--- Texto do exercício ---

Por Fernanda Nunes
Nos últimos anos, pudemos testemunhar uma era de transformações na comunicação. As inquietações a respeito do futuro do jornalismo não são mais direcionadas à sua permanência, mas sim em relação à forma como ele irá continuar existindo, afinal, os padrões de consumo e produção de notícia mudaram e cada vez mais o avanço das tecnologias de comunicação instigam o público a uma apropriação das narrativas antes invisibilizadas ou pautadas a partir de um ponto de vista hegemônico pelos grandes veículos, incapaz de compreendê-las e retratá-las com propriedade.
Dentro desse contexto, as rádios comunitárias se popularizaram no Brasil no início dos anos 90 com a importante missão de promover uma transformação social por meio da comunicação de base, abrindo portas para uma nova era do jornalismo alternativo.
O jornalista Ismael Lopes, um dos fundadores da primeira rádio comunitária do Brasil em 1991, a Rádio Novos Rumos, em Queimados, ainda em funcionamento no município da Baixada Fluminense (RJ), compartilha sua experiência como radialista neste período: “Eu lembro que a Novo Rumos foi uma experiência riquíssima. Nós tínhamos um programa chamado Manhã Novos Rumos, que eram quatro horas de programa, de oito da manhã até meio dia, direto. Éramos três comunicadores, gente na rua fazendo reportagem e tal, e a cidade parava para ouvir a gente, um negócio impressionante. Você passava nos camelôs e nas lojas, todos os rádios ligados lá na Novos Rumos. Quando saía de casa e ia caminhando pela praça até chegar à rádio, eu ia ouvindo como se fosse um som ambiente no meio da rua, porque as pessoas estavam ligadas aguardando a programação começar e era um negócio fantástico”.

---

(Exercício) Segundo o texto sobre as rádios comunitárias, em que ano foi fundada a primeira rádio comunitária do Brasil?

--- Trecho dos dados ---

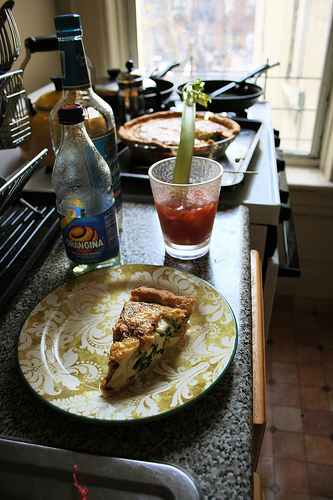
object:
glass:
[149, 161, 221, 254]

---

(Resposta) Em 1991.